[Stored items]
'''

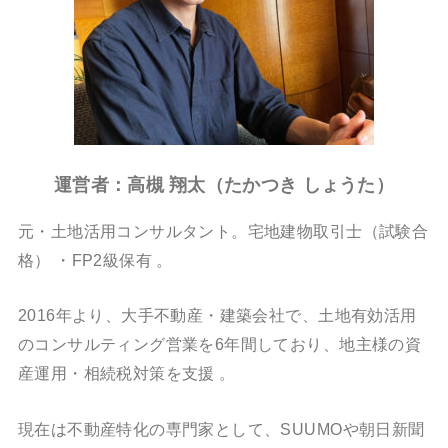
運営者：高槻 翔太（たかつき しょうた）
元・土地活用コンサルタント。宅地建物取引士（試験合
格）
・FP2級保有
。
2016年より、大手不動産・建築会社で、土地有効活用
のコンサルティング営業を6年間しており、地主様の資
産運用・相続税対策を支援
。
現在は不動産特化の専門家として、SUUMOや朝日新聞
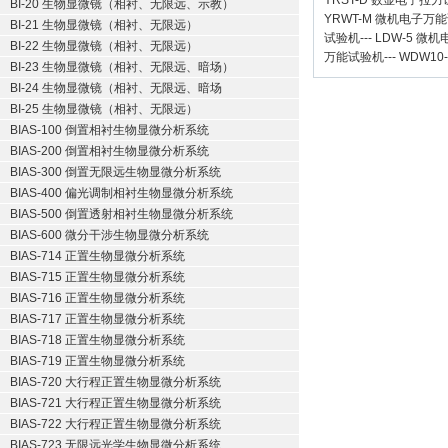
YRST-D 数显电子拉
BI-20 生物显微镜（相衬、无限远、示教）
YRWT-M 微机电子万
BI-21 生物显微镜（相衬、无限远）
试验机
---
LDW-5 微
BI-22 生物显微镜（相衬、无限远）
万能试验机
---
WDW10
BI-23 生物显微镜（相衬、无限远、暗场）
BI-24 生物显微镜（相衬、无限远、暗场
BI-25 生物显微镜（相衬、无限远）
BIAS-100 倒置相衬生物显微分析系统
BIAS-200 倒置相衬生物显微分析系统
BIAS-300 倒置无限远生物显微分析系统
BIAS-400 偏光调制相衬生物显微分析系统
BIAS-500 倒置透射相衬生物显微分析系统
BIAS-600 微分干涉生物显微分析系统
BIAS-714 正置生物显微分析系统
BIAS-715 正置生物显微分析系统
BIAS-716 正置生物显微分析系统
BIAS-717 正置生物显微分析系统
BIAS-718 正置生物显微分析系统
BIAS-719 正置生物显微分析系统
BIAS-720 大行程正置生物显微分析系统
BIAS-721 大行程正置生物显微分析系统
BIAS-722 大行程正置生物显微分析系统
BIAS-723 无限远光学生物显微分析系统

'''

**Work item:**
All lines in the preceding records that hold the word "生物显微镜" need to be copied.

**Solution to this problem:**
BI-20 生物显微镜（相衬、无限远、示教）
BI-21 生物显微镜（相衬、无限远）
BI-22 生物显微镜（相衬、无限远）
BI-23 生物显微镜（相衬、无限远、暗场）
BI-24 生物显微镜（相衬、无限远、暗场
BI-25 生物显微镜（相衬、无限远）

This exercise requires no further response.